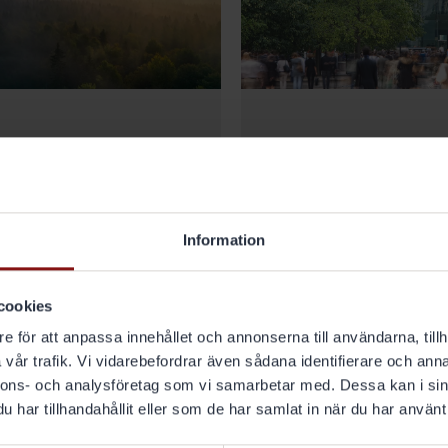
Policyer ›
Certifieringar ›
Information
cookies
e för att anpassa innehållet och annonserna till användarna, tillh
vår trafik. Vi vidarebefordrar även sådana identifierare och anna
nnons- och analysföretag som vi samarbetar med. Dessa kan i sin
har tillhandahållit eller som de har samlat in när du har använt 
Hållbarhetsrapporter ›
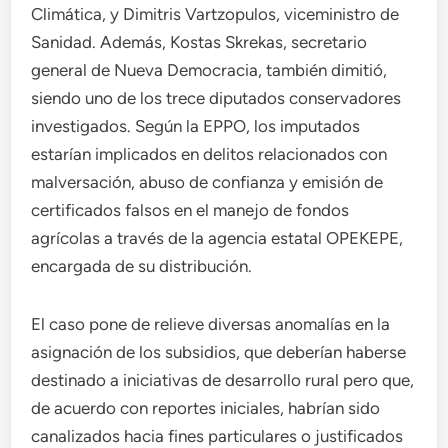
Climática, y Dimitris Vartzopulos, viceministro de
Sanidad. Además, Kostas Skrekas, secretario
general de Nueva Democracia, también dimitió,
siendo uno de los trece diputados conservadores
investigados. Según la EPPO, los imputados
estarían implicados en delitos relacionados con
malversación, abuso de confianza y emisión de
certificados falsos en el manejo de fondos
agrícolas a través de la agencia estatal OPEKEPE,
encargada de su distribución.
El caso pone de relieve diversas anomalías en la
asignación de los subsidios, que deberían haberse
destinado a iniciativas de desarrollo rural pero que,
de acuerdo con reportes iniciales, habrían sido
canalizados hacia fines particulares o justificados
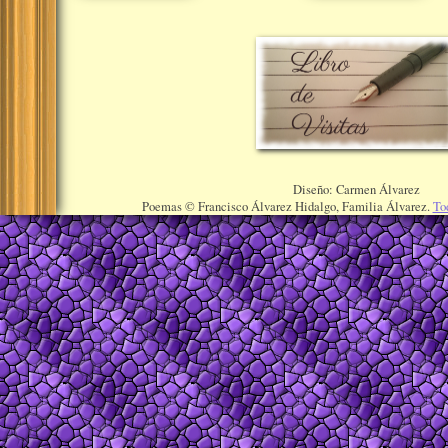
Diseño: Carmen Álvarez
Poemas © Francisco Álvarez Hidalgo, Familia Álvarez.
To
= = = =
TASK PROMPT — Show each line above that contains the word "Álvarez", copied in full.

FINAL ANSWER —
Diseño: Carmen Álvarez
Poemas © Francisco Álvarez Hidalgo, Familia Álvarez.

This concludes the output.